Gray Failure

Posted on January 29, 2020

Gray Failure: The Achilles’ Heel of Cloud-Scale Systems is a delightful paper because it’s easy to read, the findings are directly useful in my day job, and because it reframes an important issue in a way which is not intuitive at first but simplifies it and leads to solutions.

All software fails from time to time, but evidence indicates that cloud scale services fail differently than other software which might be less distributed. The authors characterize this failure mode as “gray failure,” in which “component failures whose manifestations are fairly subtle, and thus defy quick and definitive detection.” This is in contrast to hard failure when a service simply stops working altogether. Examples include “severe performance degradation, random packet loss, flaky I/O, memory thrashing, capacity pressure, and non-fatal exceptions.”

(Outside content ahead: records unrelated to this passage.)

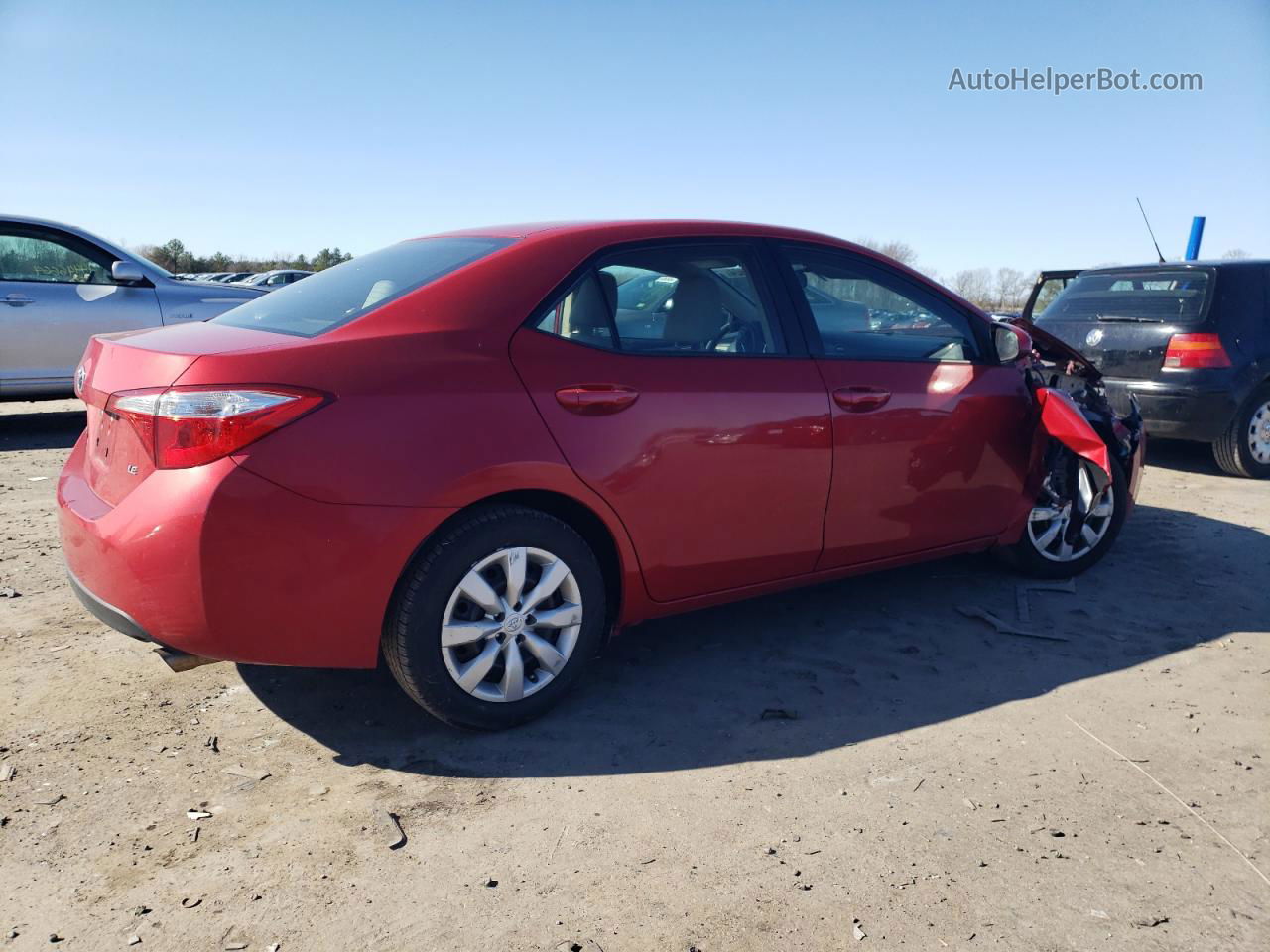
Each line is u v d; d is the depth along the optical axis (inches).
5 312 303.9
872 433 142.7
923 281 158.2
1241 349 278.8
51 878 90.0
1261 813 104.7
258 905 86.9
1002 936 84.6
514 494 115.3
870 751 117.0
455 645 112.3
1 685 128.0
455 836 98.1
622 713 125.9
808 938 84.0
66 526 112.0
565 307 120.3
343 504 102.3
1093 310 307.1
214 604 99.7
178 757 112.1
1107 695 133.7
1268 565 195.3
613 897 88.9
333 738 117.5
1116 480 182.7
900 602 169.5
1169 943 84.3
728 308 134.3
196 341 112.2
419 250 134.8
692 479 125.9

So why is this distinction useful? Failure is failure, right? The authors maintain that, in contrast to hard failures, gray failure tends to increase very rapidly with scale. For example, consider network switches: “increasing redundancy can counter-intuitively hurtavailability because the more core switches there are, the more likelyat least one of them will experience a gray failure.”

This tells us several things. First, a gray failure might be a leading indicator of (in other words, it precedes) a hard failure. Second, the usual response to hard failure, restarting the service or host, may not help at all (as with the case of running out of disk space) and will probably make things much worse by introducing latency into the system. Third, horizontal scaling may make the problem considerably worse, as an increasing number of service hosts increases correspondingly the chances of a gray failure in any of them.

How to detect gray failures is one of the most important contributions of the paper. Gray failures are characterized by “differential observability.” This means that the consumer of a service, say, an application, will observe a different result than another entity which is looking at the service, such as a health check. So the health check might just be checking to see if the service is up, but might not notice that it’s running very slowly due to having consumed most of the hard drive space. The paper notes, “many gray failure cases we investigated are only detectable in a distributed fashion because each individual component has only a partial view of the entire system.” The authors advise detecting gray failure by “closing the observation gaps between the system and the apps it services.” In particular, they recommend “moving from singular failure detection (e.g., with heartbeats) to multidimensional health monitoring.”

If any of the above is interesting to you, I’d recommend reading the whole paper. It’s short (only five pages), and it’s packed with useful information.

Tags: failure, cloud, papers